Recommendations to central government

  • As it develops its new industrial strategy, the government should pay particular attention to the significant strengths of the health science sector in the north of England, beginning by rolling out a science and innovation audit across the whole of the North, and also by establishing better processes for strategic collaboration between government and subnational stakeholders.
  • Government should aim to move towards investing 20 per cent of its health science research funding in the North over the next five years – this would match the estimated R&D investment from the private sector, and would enable northern health economies to catch up with those in the golden triangle, or at least compete on a more level playing field.
  • Government should ensure northern health science sector interests are explicitly accounted for by the steering committee currently working on the impact of Brexit on the health science sector.
  • Government should invest in the northern life science capability that sits within the Department for International Trade, so that the team’s resources on the ground in the UK and abroad in post are in line with those of the UK’s devolved administrations, and reflect the scale of opportunity in this sector and the northern market size. Over time the life sciences sector should spearhead an approach to trade and investment in the North which is equivalent to those of the devolved administrations, and should develop its own special relationship with the North’s key partners abroad – countries such as the US, Japan, Singapore, India and China as well as the growing opportunities from and with the commonwealth.

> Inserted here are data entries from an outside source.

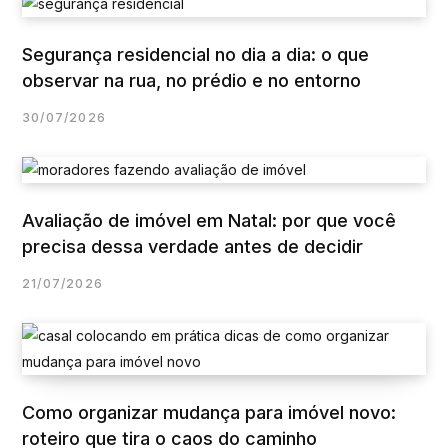
Segurança residencial no dia a dia: o que
observar na rua, no prédio e no entorno
30/07/2026
Avaliação de imóvel em Natal: por que você
precisa dessa verdade antes de decidir
21/07/2026
Como organizar mudança para imóvel novo:
roteiro que tira o caos do caminho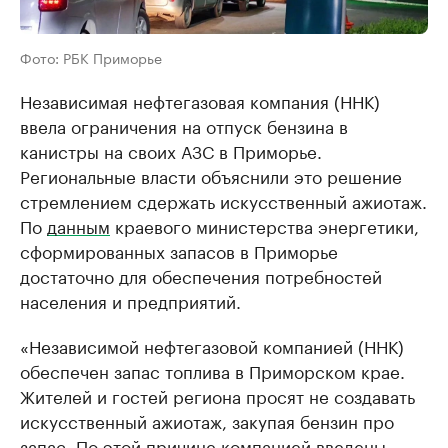
Фото: РБК Приморье
Независимая нефтегазовая компания (ННК)
ввела ограничения на отпуск бензина в
канистры на своих АЗС в Приморье.
Региональные власти объяснили это решение
стремлением сдержать искусственный ажиотаж.
По
данным
краевого министерства энергетики,
сформированных запасов в Приморье
достаточно для обеспечения потребностей
населения и предприятий.
«Независимой нефтегазовой компанией (ННК)
обеспечен запас топлива в Приморском крае.
Жителей и гостей региона просят не создавать
искусственный ажиотаж, закупая бензин про
запас. По этой причине компанией введены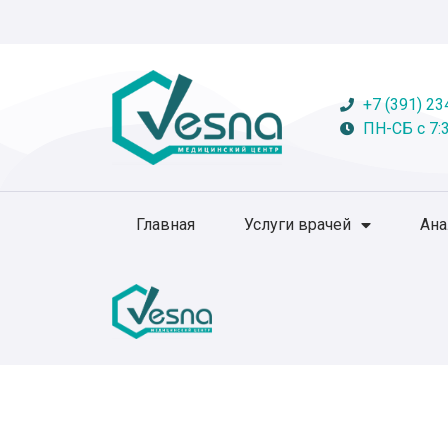
+7 (391) 23
ПН-СБ с 7:3
Главная
Услуги врачей
Ан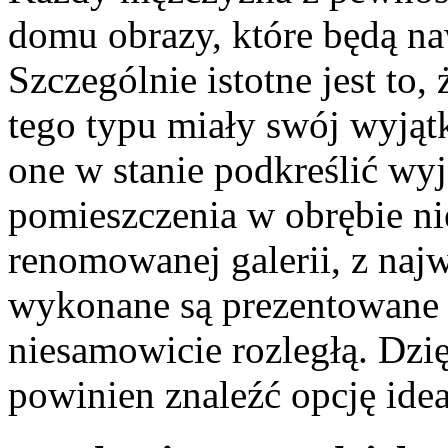
domu obrazy, które będą na
Szczególnie istotne jest to
tego typu miały swój wyjąt
one w stanie podkreślić wy
pomieszczenia w obrębie n
renomowanej galerii, z naj
wykonane są prezentowane o
niesamowicie rozległą. Dzi
powinien znaleźć opcję ideal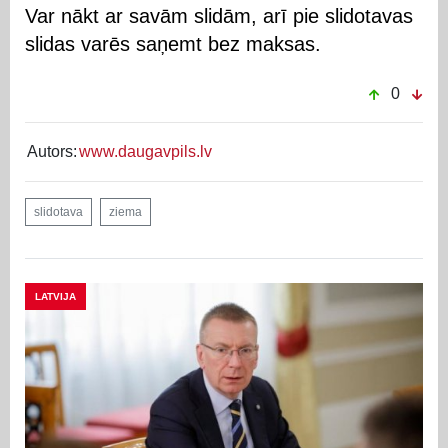
Var nākt ar savām slidām, arī pie slidotavas
slidas varēs saņemt bez maksas.
0
Autors:
www.daugavpils.lv
slidotava
ziema
LATVIJA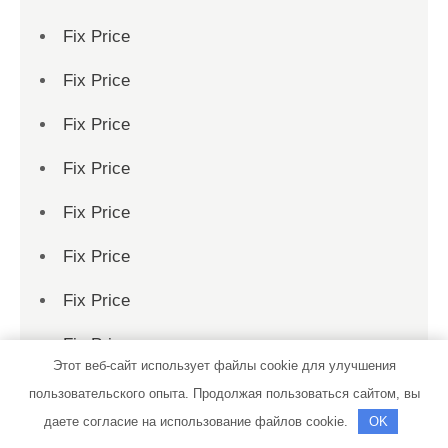
Fix Price
Fix Price
Fix Price
Fix Price
Fix Price
Fix Price
Fix Price
Fix Price
Этот веб-сайт использует файлы cookie для улучшения
Fix Price
пользовательского опыта. Продолжая пользоваться сайтом, вы
даете согласие на использование файлов cookie.
OK
Fix Price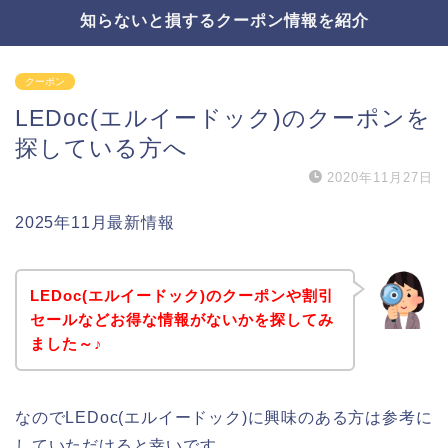
知らないと損するクーポン情報を紹介
クーポン
LEDoc(エルイードック)のクーポンを
探している方へ
2020年11月27日
2025年11月最新情報
LEDoc(エルイードック)のクーポンや割引
セールなどお得な情報がないかを探してみ
ました～♪
なのでLEDoc(エルイードック)に興味のある方は参考に
していただけると幸いです。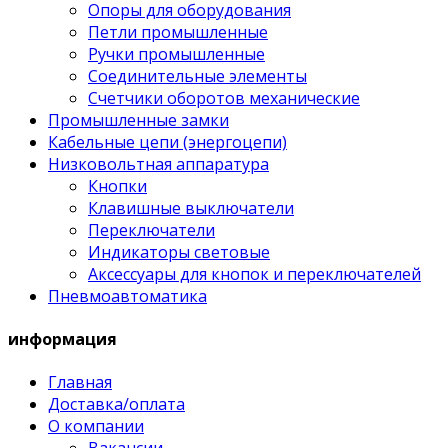
Опоры для оборудования
Петли промышленные
Ручки промышленные
Соединительные элементы
Счетчики оборотов механические
Промышленные замки
Кабельные цепи (энергоцепи)
Низковольтная аппаратура
Кнопки
Клавишные выключатели
Переключатели
Индикаторы световые
Аксессуары для кнопок и переключателей
Пневмоавтоматика
информация
Главная
Доставка/оплата
О компании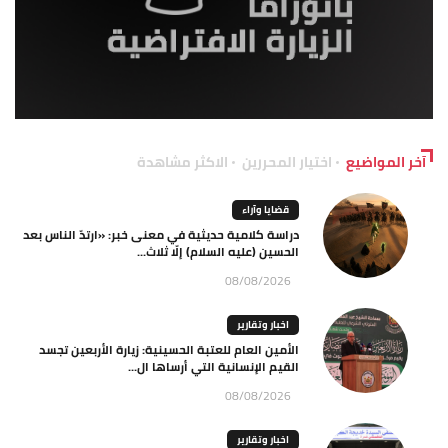
آخر المواضيع
اختيار المحررين
الاكثر مشاهدة
قضايا وآراء
دراسة كلامية حديثية في معنى خبر: «ارتدّ الناس بعد
الحسين (عليه السلام) إلّا ثلاث...
08/08/2026
اخبار وتقارير
الأمين العام للعتبة الحسينية: زيارة الأربعين تجسد
القيم الإنسانية التي أرساها ال...
08/08/2026
اخبار وتقارير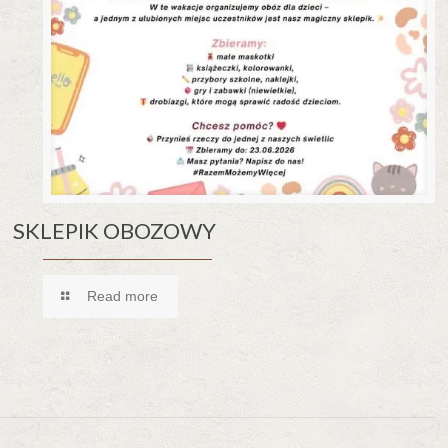
SKLEPIK OBOZOWY
Read more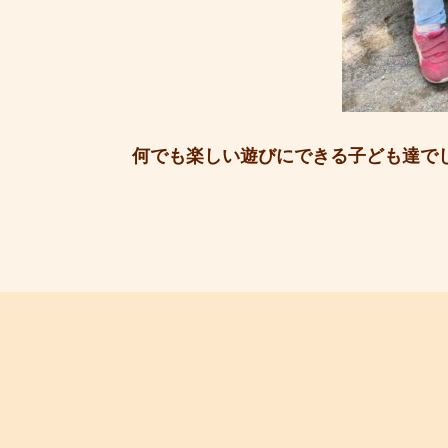
何でも楽しい遊びにできる子ども達でし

Recommendations to local and regional stakeholders

  • Health service commissioners should develop new approaches to health procurement to maximise regional clusters and supply chains and drive up local economic multipliers. They should pull through research into practice more efficiently to maximise healthcare gains.
  • Local enterprise partnerships and growth hubs should support health science startups and match-fund ‘corporate accelerator’ partnerships between big UK and multinational firms and universities.
  • Local transport authorities – working closely with Transport for the North – should develop strategic transport plans around health service and complementary tech clusters, and support initiatives to broaden intercity connections to expand the highly skilled northern labour pool.